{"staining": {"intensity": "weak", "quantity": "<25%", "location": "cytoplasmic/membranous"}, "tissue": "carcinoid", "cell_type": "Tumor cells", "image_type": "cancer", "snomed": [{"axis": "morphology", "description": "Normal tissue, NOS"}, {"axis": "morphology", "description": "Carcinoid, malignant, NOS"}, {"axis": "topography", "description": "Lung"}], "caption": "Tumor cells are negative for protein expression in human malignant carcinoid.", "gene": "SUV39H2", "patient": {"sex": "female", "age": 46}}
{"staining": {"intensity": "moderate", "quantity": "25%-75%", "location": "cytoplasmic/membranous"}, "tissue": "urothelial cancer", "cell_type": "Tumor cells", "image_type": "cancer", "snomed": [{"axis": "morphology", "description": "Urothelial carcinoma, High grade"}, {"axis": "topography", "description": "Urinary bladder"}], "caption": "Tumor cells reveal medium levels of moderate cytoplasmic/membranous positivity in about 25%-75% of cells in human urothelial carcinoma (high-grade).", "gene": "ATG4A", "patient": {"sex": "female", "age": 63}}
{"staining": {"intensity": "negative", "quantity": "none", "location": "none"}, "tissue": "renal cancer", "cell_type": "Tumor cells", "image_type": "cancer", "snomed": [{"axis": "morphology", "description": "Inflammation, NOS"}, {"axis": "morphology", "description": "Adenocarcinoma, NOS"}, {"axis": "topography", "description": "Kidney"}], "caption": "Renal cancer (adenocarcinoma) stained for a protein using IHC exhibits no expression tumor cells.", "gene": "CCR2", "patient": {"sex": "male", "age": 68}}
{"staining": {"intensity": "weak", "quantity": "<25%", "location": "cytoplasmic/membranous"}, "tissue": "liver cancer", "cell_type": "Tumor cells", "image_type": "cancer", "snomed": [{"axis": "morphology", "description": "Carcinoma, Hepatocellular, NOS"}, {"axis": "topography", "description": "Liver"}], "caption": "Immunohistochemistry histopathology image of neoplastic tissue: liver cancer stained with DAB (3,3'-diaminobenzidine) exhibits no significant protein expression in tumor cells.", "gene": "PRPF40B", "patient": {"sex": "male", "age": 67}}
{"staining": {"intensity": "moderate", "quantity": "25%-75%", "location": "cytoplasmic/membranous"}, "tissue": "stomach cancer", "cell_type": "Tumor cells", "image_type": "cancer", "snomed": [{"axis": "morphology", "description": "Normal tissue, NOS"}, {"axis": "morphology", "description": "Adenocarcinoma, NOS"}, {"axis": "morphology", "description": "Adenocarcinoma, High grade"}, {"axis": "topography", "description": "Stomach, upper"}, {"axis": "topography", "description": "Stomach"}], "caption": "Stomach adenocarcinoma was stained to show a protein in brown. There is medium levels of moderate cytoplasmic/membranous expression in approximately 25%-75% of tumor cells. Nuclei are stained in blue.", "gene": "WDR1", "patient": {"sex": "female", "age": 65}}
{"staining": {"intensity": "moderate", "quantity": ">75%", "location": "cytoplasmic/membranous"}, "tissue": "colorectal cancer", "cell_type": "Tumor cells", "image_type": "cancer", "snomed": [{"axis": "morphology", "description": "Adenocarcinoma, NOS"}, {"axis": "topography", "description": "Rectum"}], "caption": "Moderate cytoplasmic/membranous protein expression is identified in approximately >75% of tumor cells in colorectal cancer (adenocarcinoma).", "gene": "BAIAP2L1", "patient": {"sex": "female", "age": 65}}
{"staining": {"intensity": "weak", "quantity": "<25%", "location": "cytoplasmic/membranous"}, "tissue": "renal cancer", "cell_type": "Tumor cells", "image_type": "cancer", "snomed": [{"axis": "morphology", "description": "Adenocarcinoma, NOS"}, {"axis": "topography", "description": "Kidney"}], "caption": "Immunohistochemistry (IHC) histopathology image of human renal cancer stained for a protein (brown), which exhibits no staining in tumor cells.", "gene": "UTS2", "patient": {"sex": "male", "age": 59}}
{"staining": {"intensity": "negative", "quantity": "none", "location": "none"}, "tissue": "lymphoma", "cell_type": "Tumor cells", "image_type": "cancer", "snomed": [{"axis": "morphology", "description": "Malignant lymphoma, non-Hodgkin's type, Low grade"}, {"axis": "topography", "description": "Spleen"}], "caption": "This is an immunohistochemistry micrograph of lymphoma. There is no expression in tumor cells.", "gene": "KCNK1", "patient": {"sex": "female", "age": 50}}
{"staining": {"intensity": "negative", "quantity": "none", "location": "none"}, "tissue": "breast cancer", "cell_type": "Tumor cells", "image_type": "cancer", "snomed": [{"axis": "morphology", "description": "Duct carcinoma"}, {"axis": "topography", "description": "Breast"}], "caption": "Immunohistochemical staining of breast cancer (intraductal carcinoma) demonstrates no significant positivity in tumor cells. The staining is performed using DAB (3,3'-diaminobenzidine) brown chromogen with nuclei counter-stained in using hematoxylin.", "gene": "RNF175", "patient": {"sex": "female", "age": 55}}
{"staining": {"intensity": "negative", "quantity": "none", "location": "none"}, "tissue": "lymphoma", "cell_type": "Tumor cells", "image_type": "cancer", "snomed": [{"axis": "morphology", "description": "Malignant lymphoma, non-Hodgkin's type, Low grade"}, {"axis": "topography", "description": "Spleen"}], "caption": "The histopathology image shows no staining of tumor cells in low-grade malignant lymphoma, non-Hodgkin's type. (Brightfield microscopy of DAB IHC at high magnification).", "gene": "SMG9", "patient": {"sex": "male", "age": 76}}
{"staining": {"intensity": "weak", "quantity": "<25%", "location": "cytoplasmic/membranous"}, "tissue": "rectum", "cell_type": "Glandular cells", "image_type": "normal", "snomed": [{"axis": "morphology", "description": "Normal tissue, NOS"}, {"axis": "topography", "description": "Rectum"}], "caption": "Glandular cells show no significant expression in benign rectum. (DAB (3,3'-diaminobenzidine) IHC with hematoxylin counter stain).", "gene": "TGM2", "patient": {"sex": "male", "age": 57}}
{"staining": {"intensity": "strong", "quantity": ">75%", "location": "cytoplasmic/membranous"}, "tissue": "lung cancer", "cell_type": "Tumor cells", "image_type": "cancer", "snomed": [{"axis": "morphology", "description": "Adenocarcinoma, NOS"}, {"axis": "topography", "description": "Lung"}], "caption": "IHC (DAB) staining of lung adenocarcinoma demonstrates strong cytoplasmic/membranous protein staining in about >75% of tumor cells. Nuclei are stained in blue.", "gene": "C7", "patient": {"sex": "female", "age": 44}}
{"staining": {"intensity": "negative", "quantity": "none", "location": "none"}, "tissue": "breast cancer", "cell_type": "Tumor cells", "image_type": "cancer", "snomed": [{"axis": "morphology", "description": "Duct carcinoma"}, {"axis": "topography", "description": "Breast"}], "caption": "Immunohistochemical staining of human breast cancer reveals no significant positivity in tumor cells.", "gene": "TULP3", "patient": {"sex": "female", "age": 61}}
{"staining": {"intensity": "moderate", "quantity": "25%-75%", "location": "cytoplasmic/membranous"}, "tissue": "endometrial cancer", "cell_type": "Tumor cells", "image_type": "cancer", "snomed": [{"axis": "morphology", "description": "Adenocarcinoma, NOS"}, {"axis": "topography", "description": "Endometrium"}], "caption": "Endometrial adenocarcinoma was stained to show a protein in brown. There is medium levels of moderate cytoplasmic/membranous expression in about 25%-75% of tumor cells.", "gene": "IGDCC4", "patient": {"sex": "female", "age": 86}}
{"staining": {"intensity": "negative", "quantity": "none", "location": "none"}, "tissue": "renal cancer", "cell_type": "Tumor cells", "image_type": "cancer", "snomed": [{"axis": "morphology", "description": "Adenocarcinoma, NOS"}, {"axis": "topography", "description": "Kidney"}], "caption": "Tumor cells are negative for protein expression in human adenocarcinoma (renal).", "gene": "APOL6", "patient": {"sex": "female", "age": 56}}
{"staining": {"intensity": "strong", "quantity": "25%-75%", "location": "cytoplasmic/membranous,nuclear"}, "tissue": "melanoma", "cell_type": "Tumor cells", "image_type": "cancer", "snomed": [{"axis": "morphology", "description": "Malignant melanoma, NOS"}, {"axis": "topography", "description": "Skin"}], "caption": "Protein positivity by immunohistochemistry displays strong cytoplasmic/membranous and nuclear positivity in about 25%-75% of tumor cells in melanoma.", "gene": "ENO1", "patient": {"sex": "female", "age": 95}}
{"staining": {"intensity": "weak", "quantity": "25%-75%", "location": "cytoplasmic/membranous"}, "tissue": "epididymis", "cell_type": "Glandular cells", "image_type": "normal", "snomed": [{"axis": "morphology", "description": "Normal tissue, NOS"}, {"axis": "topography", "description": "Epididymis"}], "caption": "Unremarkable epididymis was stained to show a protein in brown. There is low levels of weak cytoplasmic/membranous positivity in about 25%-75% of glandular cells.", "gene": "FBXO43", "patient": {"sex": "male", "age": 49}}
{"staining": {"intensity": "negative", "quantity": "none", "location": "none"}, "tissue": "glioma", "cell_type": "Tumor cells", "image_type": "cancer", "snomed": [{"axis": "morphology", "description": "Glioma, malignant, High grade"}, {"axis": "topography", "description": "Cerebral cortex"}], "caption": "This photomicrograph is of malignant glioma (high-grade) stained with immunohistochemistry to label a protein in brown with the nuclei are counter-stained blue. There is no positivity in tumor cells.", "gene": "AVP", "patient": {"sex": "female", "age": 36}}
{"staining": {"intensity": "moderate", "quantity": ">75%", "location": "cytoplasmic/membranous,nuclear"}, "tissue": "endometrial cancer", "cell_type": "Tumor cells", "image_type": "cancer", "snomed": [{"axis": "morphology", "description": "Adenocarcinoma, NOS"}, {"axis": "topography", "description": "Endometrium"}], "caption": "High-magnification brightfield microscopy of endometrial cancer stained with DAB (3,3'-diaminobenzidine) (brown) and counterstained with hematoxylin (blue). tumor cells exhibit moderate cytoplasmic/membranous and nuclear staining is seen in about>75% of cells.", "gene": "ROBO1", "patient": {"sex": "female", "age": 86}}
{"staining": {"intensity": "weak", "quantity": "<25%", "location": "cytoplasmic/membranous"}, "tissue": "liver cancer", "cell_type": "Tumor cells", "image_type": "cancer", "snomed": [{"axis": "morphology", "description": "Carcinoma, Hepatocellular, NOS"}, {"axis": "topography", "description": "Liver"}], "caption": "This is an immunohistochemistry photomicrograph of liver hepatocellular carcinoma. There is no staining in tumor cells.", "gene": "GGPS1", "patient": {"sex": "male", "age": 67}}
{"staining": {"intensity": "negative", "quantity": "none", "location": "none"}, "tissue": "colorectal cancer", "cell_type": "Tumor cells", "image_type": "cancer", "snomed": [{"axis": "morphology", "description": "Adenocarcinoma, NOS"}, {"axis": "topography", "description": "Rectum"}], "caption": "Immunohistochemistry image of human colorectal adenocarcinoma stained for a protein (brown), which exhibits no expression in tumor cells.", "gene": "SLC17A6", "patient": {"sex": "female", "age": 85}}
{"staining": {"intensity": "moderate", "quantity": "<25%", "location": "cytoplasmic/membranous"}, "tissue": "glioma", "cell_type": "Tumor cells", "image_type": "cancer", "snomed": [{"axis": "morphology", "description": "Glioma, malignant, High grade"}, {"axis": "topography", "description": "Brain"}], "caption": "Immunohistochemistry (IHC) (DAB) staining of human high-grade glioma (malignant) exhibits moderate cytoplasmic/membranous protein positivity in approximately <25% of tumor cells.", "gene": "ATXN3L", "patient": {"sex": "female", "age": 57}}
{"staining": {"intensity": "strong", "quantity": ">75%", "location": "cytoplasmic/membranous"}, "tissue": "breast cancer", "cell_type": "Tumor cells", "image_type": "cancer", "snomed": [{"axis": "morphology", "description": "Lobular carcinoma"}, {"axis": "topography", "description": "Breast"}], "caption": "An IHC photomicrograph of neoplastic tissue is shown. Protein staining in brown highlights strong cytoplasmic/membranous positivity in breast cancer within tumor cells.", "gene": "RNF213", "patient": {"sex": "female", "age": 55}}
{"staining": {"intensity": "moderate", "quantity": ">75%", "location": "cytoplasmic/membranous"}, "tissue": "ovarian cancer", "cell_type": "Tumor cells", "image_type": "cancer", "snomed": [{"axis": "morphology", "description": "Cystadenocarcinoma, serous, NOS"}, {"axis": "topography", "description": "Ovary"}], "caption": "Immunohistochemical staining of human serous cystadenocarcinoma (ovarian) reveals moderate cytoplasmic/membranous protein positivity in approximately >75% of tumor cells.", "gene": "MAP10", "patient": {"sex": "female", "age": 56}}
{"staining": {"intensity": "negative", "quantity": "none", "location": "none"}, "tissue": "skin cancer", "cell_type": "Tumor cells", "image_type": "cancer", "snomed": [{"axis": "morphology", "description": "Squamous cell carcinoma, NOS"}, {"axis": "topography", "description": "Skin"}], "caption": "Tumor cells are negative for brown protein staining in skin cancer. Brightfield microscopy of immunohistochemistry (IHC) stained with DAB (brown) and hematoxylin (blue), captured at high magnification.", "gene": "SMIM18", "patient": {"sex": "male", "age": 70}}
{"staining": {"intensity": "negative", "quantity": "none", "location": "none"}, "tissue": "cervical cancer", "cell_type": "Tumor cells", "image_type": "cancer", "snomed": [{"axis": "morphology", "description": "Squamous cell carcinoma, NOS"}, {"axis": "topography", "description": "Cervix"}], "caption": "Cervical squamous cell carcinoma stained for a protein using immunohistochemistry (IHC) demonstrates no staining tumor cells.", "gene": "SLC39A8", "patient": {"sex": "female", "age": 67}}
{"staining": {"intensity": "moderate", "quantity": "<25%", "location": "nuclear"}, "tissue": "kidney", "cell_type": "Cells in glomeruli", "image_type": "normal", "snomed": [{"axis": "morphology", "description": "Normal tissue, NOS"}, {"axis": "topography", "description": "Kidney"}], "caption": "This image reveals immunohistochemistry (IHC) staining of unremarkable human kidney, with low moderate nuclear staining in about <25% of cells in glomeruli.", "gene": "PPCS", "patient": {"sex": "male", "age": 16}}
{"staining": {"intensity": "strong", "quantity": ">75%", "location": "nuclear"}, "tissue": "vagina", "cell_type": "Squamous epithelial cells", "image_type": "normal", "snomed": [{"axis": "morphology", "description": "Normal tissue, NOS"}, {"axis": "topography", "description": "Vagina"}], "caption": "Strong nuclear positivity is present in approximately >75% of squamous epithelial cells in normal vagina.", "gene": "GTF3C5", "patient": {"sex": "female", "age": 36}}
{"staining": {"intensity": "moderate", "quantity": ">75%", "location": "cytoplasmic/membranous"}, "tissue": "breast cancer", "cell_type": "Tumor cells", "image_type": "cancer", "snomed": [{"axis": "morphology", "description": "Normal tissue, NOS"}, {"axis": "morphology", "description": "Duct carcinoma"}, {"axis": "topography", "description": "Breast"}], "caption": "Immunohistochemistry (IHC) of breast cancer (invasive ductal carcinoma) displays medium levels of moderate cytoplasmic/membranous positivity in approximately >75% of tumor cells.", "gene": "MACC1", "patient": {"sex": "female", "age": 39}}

______________________________

What you are asked to do -> Copy out the entries exactly. Begin at the first line and end with the line that has "cancer (adenocarcinoma) stained".

Response to the task ->
{"staining": {"intensity": "weak", "quantity": "<25%", "location": "cytoplasmic/membranous"}, "tissue": "carcinoid", "cell_type": "Tumor cells", "image_type": "cancer", "snomed": [{"axis": "morphology", "description": "Normal tissue, NOS"}, {"axis": "morphology", "description": "Carcinoid, malignant, NOS"}, {"axis": "topography", "description": "Lung"}], "caption": "Tumor cells are negative for protein expression in human malignant carcinoid.", "gene": "SUV39H2", "patient": {"sex": "female", "age": 46}}
{"staining": {"intensity": "moderate", "quantity": "25%-75%", "location": "cytoplasmic/membranous"}, "tissue": "urothelial cancer", "cell_type": "Tumor cells", "image_type": "cancer", "snomed": [{"axis": "morphology", "description": "Urothelial carcinoma, High grade"}, {"axis": "topography", "description": "Urinary bladder"}], "caption": "Tumor cells reveal medium levels of moderate cytoplasmic/membranous positivity in about 25%-75% of cells in human urothelial carcinoma (high-grade).", "gene": "ATG4A", "patient": {"sex": "female", "age": 63}}
{"staining": {"intensity": "negative", "quantity": "none", "location": "none"}, "tissue": "renal cancer", "cell_type": "Tumor cells", "image_type": "cancer", "snomed": [{"axis": "morphology", "description": "Inflammation, NOS"}, {"axis": "morphology", "description": "Adenocarcinoma, NOS"}, {"axis": "topography", "description": "Kidney"}], "caption": "Renal cancer (adenocarcinoma) stained for a protein using IHC exhibits no expression tumor cells.", "gene": "CCR2", "patient": {"sex": "male", "age": 68}}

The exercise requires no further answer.